More thoughts on driving in Romania
Romania has an (I presume, unofficial) system of roadside whores. You’ll be driving on a major-ish road at any time of the day and at a petrol station or a lay-by in the middle of nowhere, there’ll be one or two women standing waiting for a ride, so to speak. It’s a bit like the Happy Eater or Little Chef chains in the UK, only for cheap and rough sex rather than cheap and rough food. Unhappy Shagger perhaps. Joking aside, when you’re driving round in the depths of winter and it’s below zero outside, it really brings home to you the misery of this particular occupation. They stand there stamping their feet against the cold, wrapped up to the point of shapelessness (thank god they are not forced to go for the full on beminiskirted outfit), and waiting, presumably, for some fat bastard truck driver to stop for them.
When you cross the border into Romania by car, you see this informative little sign telling the unwary foreign driver of the speed limits that he or she should obey in the country. There’s a picture of a town with the number 50, a picture of a town with a line through it accompanied by a 90, and the universally recognised symbol of the motorway with a 120 next to it. All well and good you might think. Except that this is in fact a cunning ruse to make you think that there are motorways in Romania. There aren’t. Well, there is one. It runs from Bucharest to Pitesti. I have a friend from Pitesti, so I can’t badmouth the place, and besides, I’ve never been there, but it’s not exactly one of Romania’s major cities. It’s neither big nor does it feature prominently in tourist guide books. Having the only motorway run to it is akin to having the only motorway in England run from London to Swindon or something similar.

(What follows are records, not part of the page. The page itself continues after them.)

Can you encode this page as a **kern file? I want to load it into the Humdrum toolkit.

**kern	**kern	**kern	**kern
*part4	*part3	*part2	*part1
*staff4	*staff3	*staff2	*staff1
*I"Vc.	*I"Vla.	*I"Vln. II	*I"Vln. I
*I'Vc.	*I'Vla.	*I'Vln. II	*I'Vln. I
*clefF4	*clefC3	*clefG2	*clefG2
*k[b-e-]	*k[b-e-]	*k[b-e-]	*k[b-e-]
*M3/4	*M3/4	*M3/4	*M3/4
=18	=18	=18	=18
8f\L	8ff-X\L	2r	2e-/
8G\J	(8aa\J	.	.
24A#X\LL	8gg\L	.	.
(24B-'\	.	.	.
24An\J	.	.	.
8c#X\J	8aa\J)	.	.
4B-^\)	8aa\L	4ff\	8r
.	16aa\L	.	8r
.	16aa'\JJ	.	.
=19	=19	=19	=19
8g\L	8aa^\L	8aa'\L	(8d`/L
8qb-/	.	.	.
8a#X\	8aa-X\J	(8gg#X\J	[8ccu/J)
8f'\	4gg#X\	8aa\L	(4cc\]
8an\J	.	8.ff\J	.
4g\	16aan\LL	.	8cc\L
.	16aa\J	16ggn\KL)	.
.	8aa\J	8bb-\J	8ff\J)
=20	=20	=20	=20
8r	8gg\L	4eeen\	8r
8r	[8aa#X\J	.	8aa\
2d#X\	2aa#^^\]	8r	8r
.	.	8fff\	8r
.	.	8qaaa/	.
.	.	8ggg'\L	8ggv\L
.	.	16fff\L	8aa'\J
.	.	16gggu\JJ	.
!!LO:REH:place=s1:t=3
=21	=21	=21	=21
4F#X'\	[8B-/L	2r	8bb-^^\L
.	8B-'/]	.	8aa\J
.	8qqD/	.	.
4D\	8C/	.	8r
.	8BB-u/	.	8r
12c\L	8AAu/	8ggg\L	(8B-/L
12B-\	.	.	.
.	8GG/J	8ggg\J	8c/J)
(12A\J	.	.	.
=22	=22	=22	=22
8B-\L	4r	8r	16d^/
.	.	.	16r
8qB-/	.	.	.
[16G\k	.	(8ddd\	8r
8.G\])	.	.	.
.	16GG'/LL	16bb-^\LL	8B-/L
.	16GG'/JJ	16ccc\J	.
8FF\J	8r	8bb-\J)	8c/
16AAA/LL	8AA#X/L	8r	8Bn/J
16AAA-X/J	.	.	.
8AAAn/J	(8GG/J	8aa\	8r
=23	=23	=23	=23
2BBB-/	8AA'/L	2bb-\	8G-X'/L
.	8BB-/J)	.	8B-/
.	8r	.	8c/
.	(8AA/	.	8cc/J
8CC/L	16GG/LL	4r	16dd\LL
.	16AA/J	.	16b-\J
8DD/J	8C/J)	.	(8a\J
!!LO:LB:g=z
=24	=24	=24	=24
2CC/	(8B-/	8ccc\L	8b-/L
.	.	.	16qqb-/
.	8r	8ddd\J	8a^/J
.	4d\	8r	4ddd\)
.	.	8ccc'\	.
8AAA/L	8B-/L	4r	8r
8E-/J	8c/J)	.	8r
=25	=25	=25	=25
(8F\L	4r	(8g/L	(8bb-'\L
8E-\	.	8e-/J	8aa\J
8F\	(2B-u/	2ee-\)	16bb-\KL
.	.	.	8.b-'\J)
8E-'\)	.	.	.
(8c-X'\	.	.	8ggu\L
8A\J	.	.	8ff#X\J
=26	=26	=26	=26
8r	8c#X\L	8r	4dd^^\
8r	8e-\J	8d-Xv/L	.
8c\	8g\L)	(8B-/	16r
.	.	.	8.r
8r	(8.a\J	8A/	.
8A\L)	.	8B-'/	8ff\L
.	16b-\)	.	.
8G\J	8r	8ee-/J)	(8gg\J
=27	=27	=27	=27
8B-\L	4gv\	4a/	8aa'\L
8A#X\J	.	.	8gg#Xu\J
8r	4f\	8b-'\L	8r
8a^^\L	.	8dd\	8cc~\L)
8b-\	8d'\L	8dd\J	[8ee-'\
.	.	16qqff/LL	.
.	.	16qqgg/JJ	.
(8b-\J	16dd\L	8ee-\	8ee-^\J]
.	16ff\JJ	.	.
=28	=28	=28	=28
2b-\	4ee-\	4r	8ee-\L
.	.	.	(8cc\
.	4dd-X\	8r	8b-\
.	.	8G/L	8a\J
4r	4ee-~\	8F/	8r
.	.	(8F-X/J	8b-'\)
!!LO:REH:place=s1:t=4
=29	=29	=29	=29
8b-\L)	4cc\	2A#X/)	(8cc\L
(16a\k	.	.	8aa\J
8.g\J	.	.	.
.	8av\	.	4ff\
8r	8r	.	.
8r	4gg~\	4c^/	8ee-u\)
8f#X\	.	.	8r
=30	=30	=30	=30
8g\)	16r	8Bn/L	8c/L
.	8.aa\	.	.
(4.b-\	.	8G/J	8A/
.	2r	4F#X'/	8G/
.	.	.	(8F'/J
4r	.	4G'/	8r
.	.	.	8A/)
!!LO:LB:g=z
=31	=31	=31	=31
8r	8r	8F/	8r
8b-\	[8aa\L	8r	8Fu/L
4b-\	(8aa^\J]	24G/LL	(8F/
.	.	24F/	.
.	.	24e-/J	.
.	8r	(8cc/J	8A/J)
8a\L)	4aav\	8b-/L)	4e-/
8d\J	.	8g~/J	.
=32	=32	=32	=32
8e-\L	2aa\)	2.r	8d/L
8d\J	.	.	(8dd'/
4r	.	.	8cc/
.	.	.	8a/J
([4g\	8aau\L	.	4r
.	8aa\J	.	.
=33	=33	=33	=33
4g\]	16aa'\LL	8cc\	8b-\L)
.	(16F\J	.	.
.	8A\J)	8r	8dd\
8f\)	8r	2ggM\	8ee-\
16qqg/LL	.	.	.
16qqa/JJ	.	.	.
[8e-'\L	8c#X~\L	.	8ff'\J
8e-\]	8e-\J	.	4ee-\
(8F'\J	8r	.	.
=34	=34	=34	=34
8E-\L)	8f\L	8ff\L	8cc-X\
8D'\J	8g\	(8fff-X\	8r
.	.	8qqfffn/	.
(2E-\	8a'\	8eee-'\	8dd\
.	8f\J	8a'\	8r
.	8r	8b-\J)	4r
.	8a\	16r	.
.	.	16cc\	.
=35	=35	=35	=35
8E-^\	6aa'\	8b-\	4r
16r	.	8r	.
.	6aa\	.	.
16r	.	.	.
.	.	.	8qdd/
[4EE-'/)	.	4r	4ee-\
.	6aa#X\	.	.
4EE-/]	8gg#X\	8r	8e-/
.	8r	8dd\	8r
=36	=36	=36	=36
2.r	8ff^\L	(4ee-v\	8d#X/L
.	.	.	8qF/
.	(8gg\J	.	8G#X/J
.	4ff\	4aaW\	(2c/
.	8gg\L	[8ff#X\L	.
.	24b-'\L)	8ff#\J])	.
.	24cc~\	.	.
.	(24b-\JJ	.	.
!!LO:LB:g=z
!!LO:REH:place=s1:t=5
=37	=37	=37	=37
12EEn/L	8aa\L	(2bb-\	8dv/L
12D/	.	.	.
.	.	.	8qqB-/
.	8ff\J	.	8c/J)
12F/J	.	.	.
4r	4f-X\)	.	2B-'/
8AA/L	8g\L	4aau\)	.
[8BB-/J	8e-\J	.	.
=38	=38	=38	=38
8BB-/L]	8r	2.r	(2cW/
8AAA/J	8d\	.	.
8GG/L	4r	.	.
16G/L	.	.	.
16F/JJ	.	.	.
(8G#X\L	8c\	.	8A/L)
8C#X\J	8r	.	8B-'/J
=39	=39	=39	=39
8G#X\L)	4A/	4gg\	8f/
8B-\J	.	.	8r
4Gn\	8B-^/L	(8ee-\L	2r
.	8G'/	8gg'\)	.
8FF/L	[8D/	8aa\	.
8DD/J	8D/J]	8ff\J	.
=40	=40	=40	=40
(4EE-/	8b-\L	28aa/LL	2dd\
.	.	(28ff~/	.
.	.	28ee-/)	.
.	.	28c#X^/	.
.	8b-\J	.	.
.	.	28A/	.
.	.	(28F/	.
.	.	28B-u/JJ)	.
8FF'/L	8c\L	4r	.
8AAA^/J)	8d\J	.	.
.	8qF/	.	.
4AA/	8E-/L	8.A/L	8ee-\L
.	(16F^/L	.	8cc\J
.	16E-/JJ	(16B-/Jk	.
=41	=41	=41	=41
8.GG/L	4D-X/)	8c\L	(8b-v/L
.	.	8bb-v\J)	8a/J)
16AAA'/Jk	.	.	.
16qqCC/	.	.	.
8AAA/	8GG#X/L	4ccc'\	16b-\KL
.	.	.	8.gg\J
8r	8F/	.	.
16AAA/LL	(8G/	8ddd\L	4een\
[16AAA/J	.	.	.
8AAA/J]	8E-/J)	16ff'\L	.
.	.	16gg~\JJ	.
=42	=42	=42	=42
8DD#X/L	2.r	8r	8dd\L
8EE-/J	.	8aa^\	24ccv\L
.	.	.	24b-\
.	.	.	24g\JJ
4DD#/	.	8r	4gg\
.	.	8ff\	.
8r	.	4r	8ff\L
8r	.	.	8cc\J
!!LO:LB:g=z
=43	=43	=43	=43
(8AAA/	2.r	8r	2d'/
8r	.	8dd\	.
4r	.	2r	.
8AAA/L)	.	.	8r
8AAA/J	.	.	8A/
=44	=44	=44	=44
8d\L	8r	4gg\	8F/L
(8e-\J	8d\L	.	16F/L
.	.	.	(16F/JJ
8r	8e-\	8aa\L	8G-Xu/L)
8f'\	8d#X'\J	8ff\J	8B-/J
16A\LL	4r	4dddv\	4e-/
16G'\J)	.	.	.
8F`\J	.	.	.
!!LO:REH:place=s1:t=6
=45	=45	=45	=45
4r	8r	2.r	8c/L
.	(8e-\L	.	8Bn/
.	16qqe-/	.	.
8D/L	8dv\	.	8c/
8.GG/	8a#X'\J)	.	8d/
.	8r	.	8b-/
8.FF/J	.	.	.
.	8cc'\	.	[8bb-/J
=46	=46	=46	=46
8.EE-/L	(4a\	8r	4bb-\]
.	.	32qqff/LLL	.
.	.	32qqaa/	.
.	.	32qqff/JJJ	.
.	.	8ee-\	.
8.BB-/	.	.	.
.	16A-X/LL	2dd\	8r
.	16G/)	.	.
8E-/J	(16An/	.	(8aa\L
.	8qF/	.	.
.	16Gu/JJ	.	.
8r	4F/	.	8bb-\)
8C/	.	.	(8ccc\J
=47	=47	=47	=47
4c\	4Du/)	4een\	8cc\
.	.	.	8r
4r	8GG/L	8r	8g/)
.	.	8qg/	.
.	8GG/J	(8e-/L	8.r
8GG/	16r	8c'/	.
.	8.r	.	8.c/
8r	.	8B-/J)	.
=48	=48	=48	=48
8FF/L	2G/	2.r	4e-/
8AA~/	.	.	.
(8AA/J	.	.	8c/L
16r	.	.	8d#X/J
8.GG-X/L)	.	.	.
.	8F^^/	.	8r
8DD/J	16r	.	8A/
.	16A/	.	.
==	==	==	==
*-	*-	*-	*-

Because Romania is scheduled to join the EU in 2007, and also lined up to join the 21st Century in about 2012, they have decided to build some motorways. The first of these is due to be built from Bors (on the Hungarian border a fair way north of where we crossed) to Brasov. This will provide much greater and quicker access to all of Transylvania. However, there is one decided oddity about this project. As this road construction is part of Romania becoming part of Europe, the EU will fund 75% of the costs, provided they use a European contractor. But, instead, the government (or the previous government to be exact) signed a deal with Bechtel, an American company. Now, I do have a sense of how Bechtel operate, and reading between the lines it seems they set up shell companies which enable them to participate fully in any backhanders and bribes that may be needed to make things happen. So, my guess (and I stress it is a guess only and not even so much as an allegation) is that Bechtel and members of the previous government have stitched up some deal whereby they all get nice brown envelopes in exchange for the contract. The only victims are the Romanian taxpayers, and any foreign aid that may be used to help finance the deal - possibly from the US government who are closely linked to Bechtel, and who are not averse to channelling US taxpayer money to corporations affiliated with the Texan money mafia, as an alternative to the Swiss bank accounts normally favoured by corrupt fascist dictators (see the great Iraq Money Laundering Scheme, for the best example.) But as I say, before anyone shows up to kneecap me, I am merely speculating what might have happened rather than making any concrete allegations. OK?
And on that conspiracy theory, I will sign off. Those looking for me will find me helping to prop up a motorway bridge outside Cluj.